* [EXERCISE GOAL]: Report how many lines in the records hold the string "Rendered"; give the number and nothing else.

* [TASK DATA]:
============
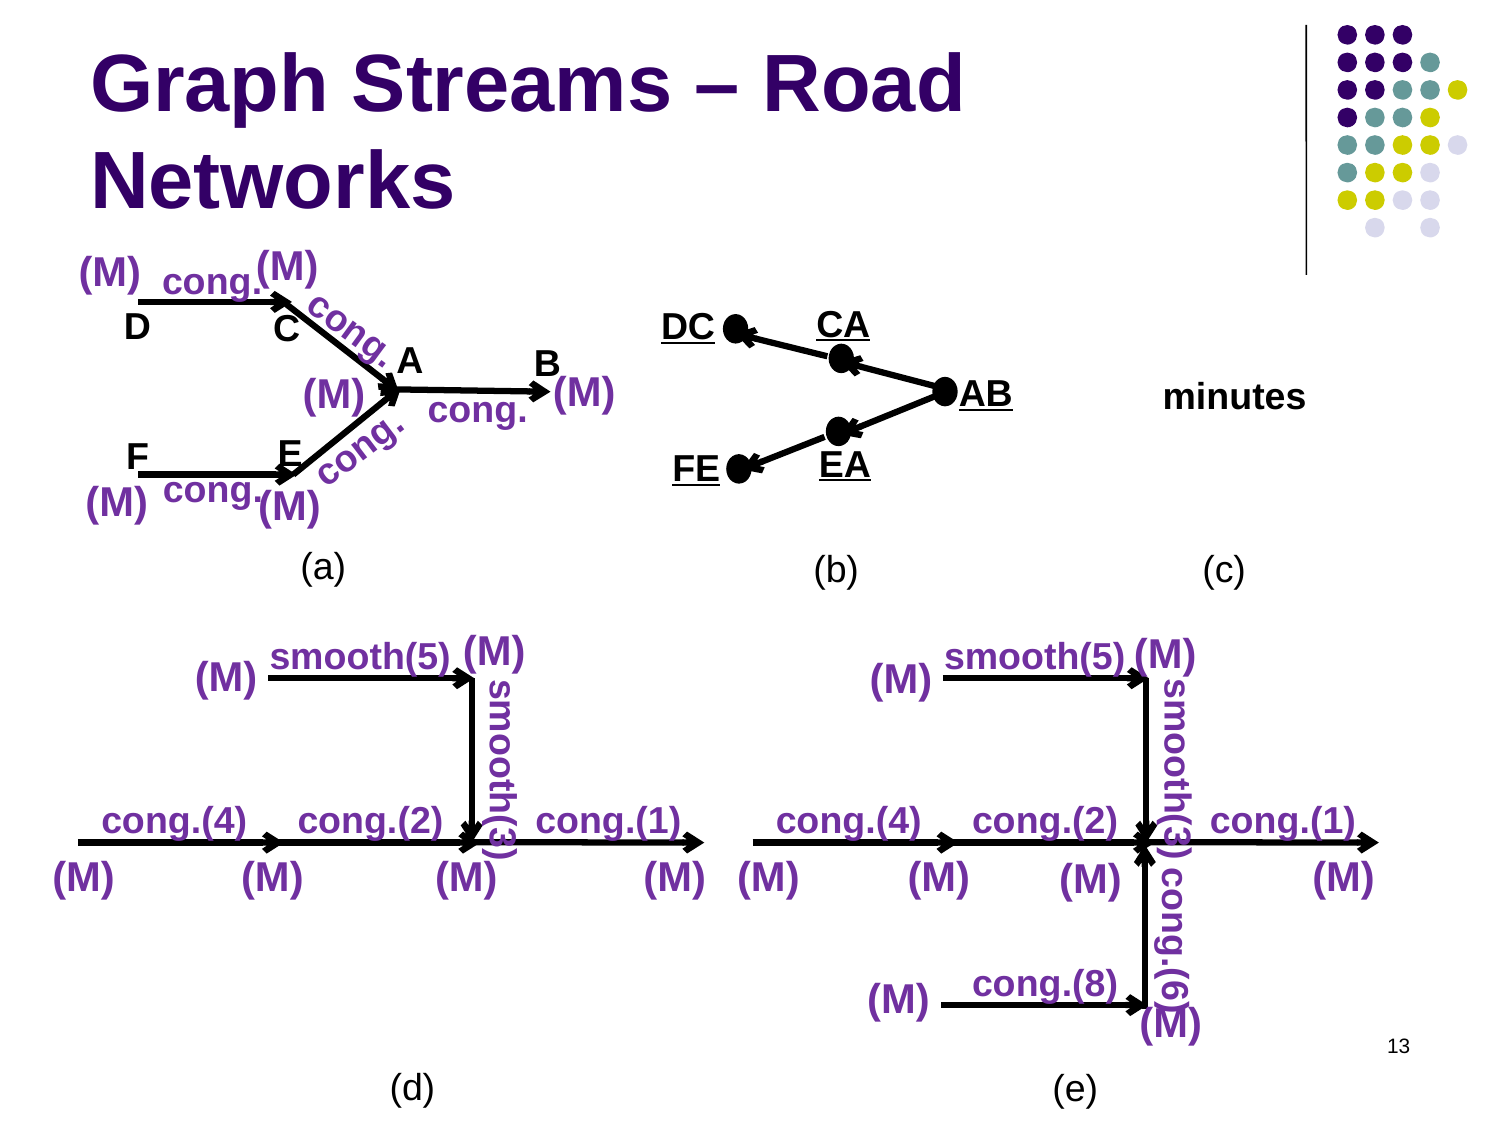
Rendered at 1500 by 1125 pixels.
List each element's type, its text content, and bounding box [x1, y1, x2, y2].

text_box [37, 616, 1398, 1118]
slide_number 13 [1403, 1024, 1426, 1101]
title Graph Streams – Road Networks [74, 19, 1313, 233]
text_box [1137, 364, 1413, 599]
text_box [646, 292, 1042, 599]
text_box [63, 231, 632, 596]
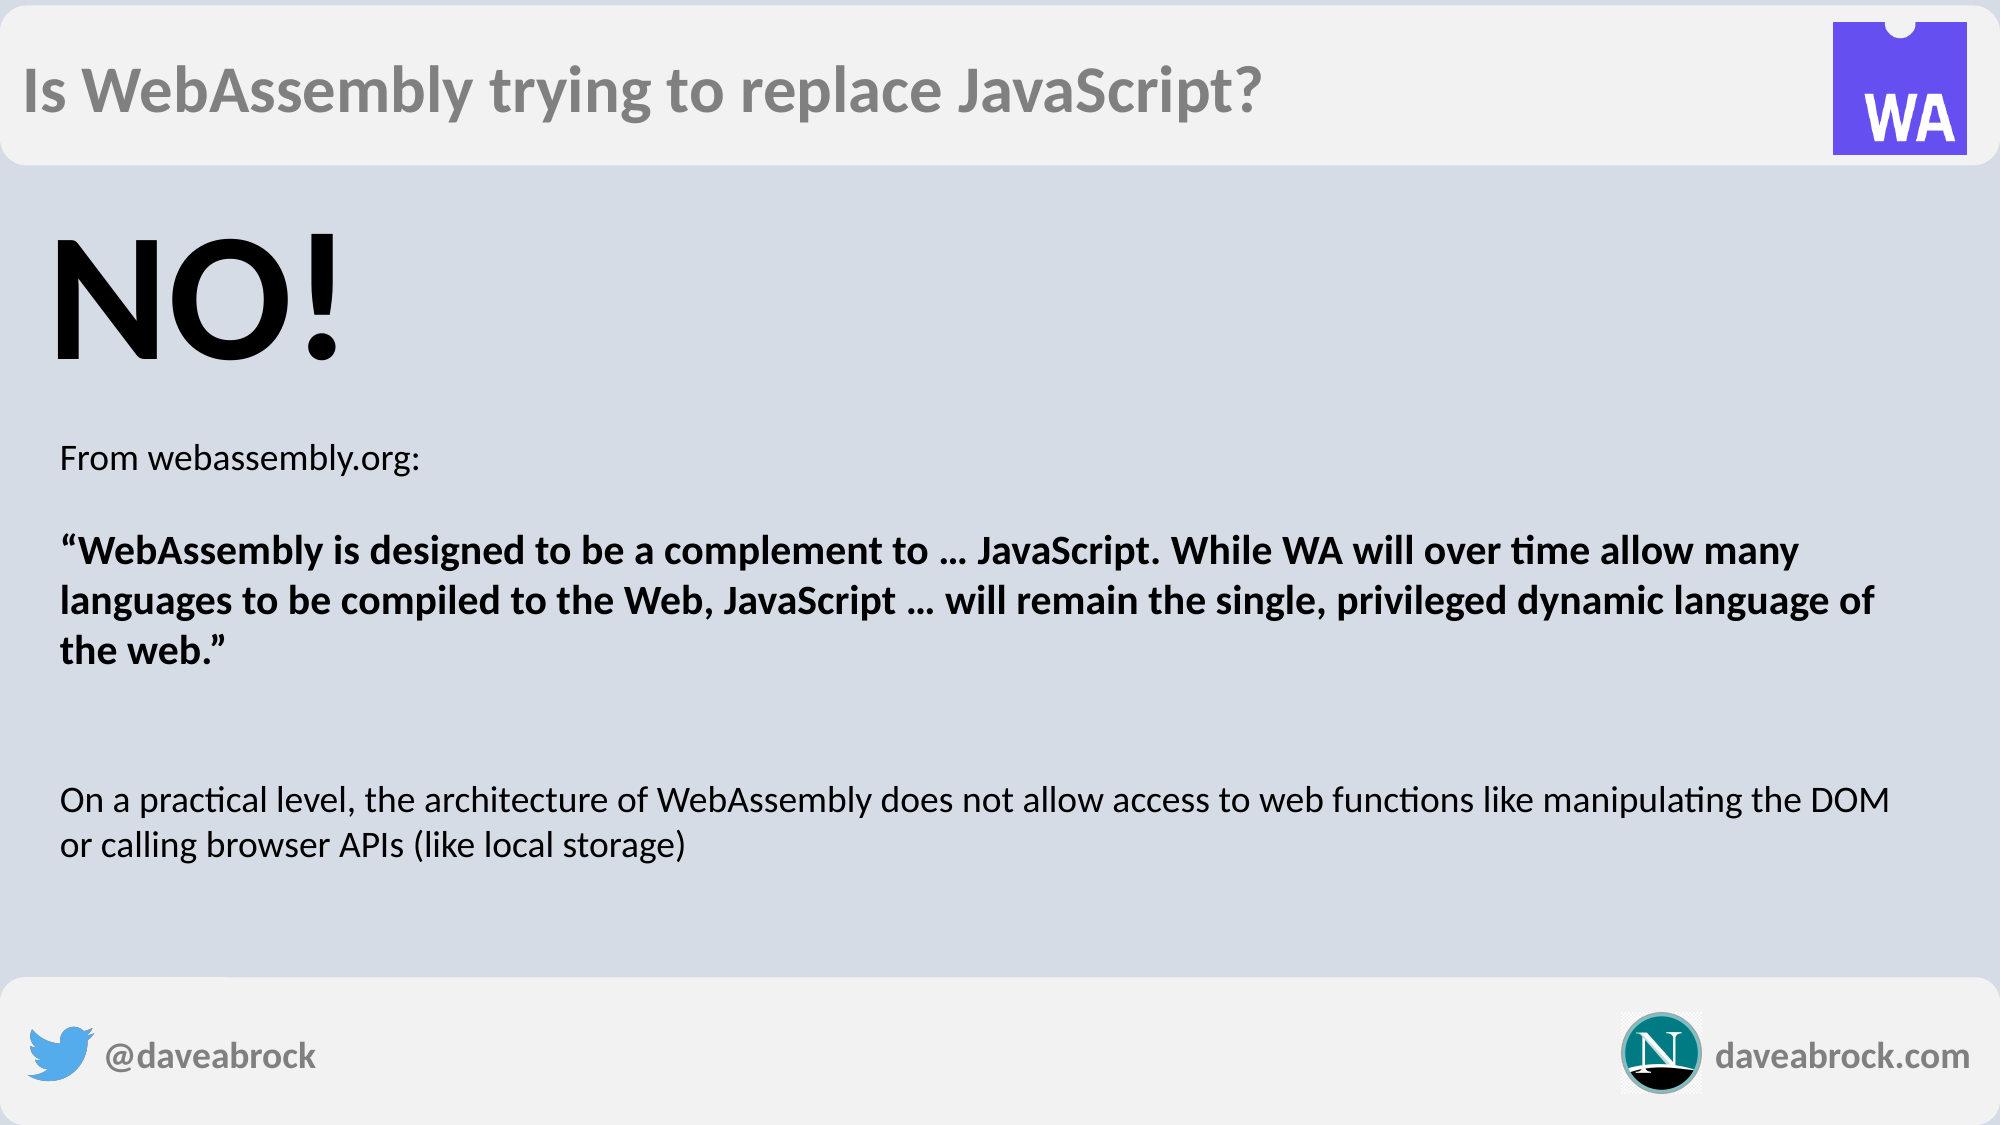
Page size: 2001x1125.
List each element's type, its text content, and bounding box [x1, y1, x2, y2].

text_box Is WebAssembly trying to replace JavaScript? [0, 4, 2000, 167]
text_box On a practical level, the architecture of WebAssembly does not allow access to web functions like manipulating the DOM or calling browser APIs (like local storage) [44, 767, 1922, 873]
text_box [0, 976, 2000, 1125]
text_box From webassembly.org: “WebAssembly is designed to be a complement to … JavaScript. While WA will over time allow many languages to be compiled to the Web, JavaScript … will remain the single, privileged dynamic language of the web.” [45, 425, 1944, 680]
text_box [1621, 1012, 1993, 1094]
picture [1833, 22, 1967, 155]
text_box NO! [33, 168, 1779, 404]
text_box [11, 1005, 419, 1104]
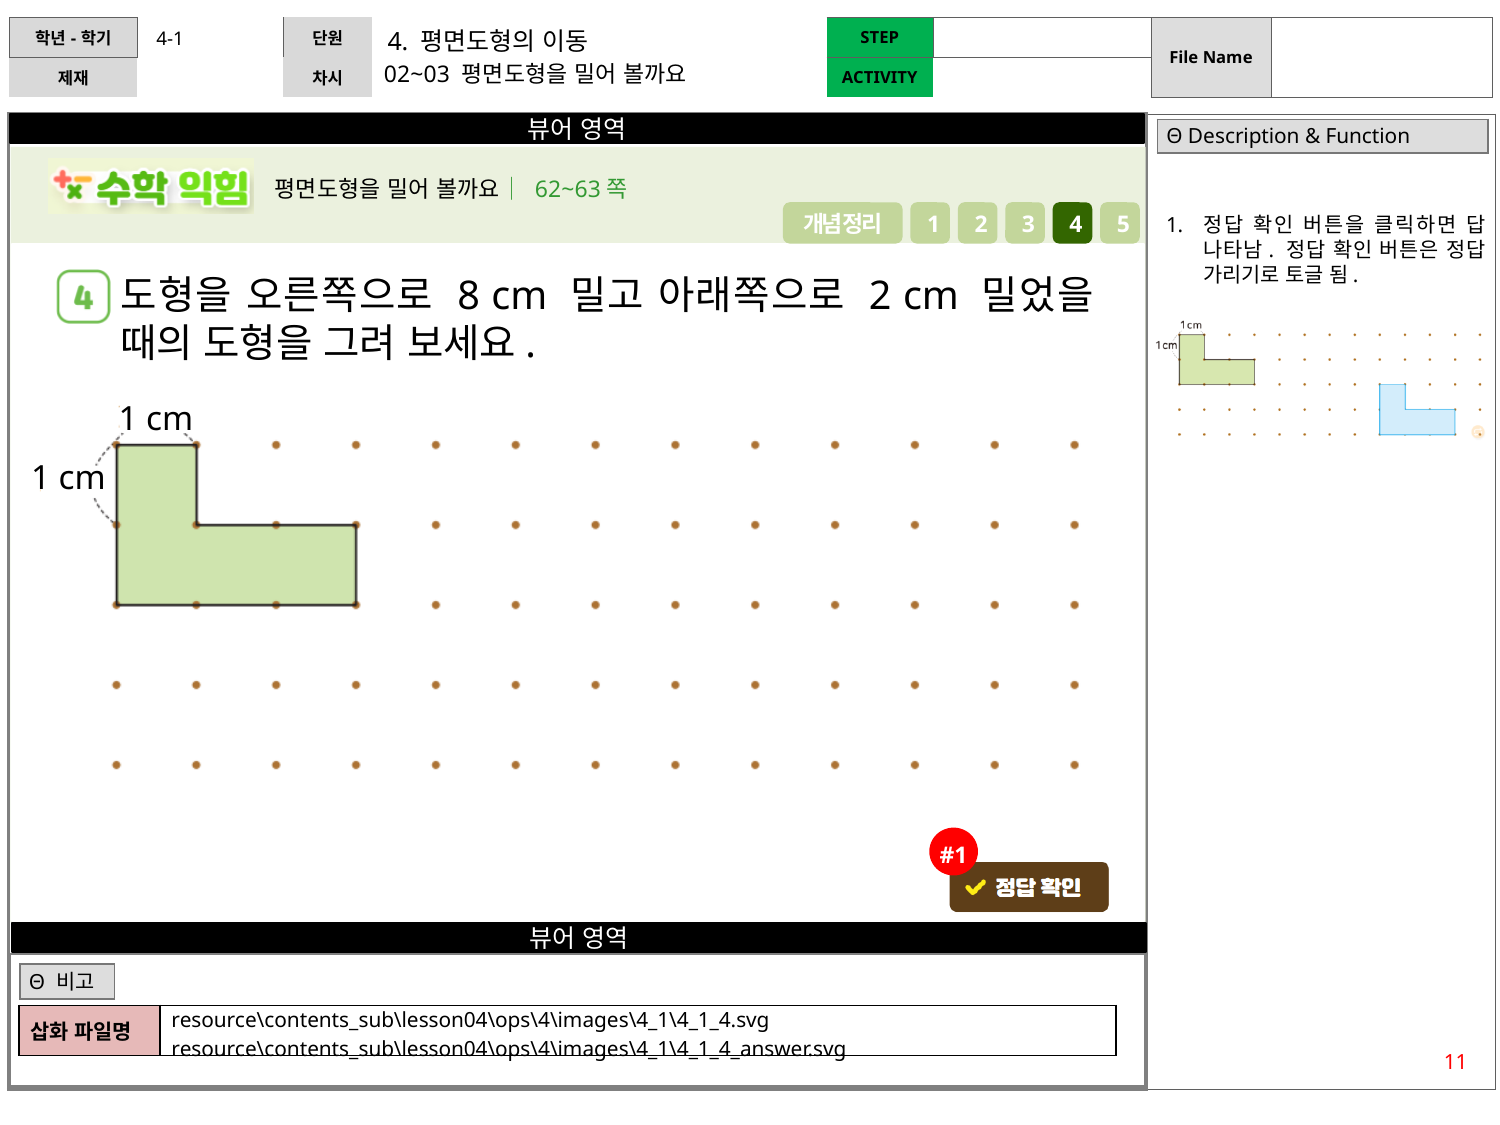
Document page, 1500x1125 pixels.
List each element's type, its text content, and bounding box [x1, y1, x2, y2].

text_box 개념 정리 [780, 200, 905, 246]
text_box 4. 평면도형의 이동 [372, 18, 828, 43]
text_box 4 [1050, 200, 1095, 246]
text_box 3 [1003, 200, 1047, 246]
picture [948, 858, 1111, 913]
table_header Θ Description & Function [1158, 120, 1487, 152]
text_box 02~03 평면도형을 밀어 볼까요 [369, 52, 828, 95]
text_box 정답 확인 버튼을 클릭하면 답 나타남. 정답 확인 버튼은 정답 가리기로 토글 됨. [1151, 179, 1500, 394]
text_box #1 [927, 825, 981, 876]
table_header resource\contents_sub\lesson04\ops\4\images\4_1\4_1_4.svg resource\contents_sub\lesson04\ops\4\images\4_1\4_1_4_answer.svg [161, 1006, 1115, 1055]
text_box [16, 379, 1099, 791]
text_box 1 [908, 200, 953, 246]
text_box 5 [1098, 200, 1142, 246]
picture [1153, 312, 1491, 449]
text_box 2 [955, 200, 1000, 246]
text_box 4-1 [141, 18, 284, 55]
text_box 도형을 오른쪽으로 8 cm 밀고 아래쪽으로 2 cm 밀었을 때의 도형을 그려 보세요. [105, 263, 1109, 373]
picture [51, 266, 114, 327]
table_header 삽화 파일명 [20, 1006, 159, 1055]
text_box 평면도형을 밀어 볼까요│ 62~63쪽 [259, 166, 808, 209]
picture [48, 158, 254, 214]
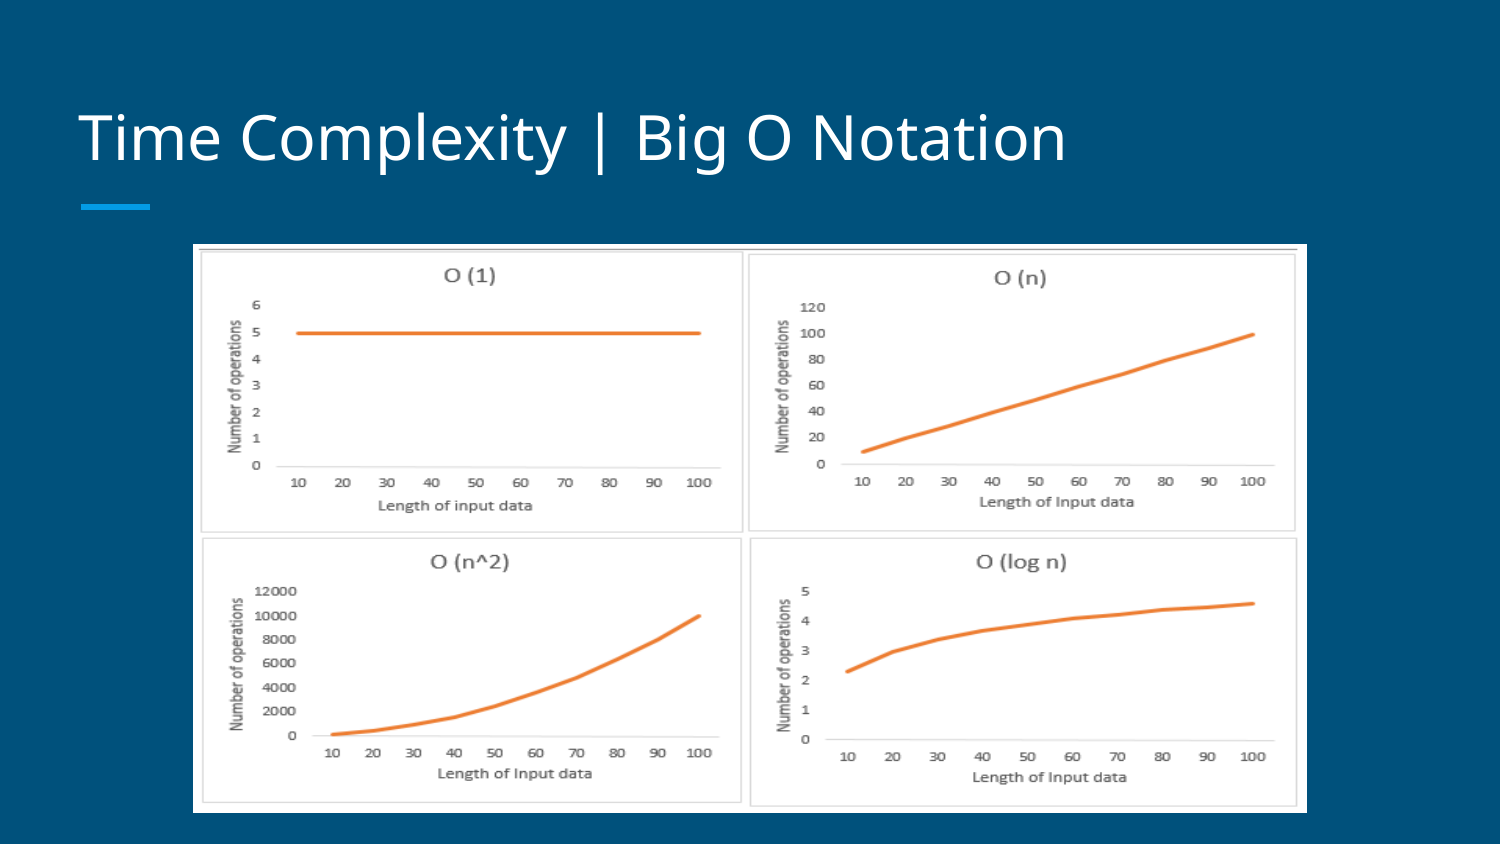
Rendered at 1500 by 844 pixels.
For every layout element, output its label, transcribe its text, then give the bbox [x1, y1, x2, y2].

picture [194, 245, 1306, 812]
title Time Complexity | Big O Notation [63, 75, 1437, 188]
============
* [WRITTEN REPLY]: 2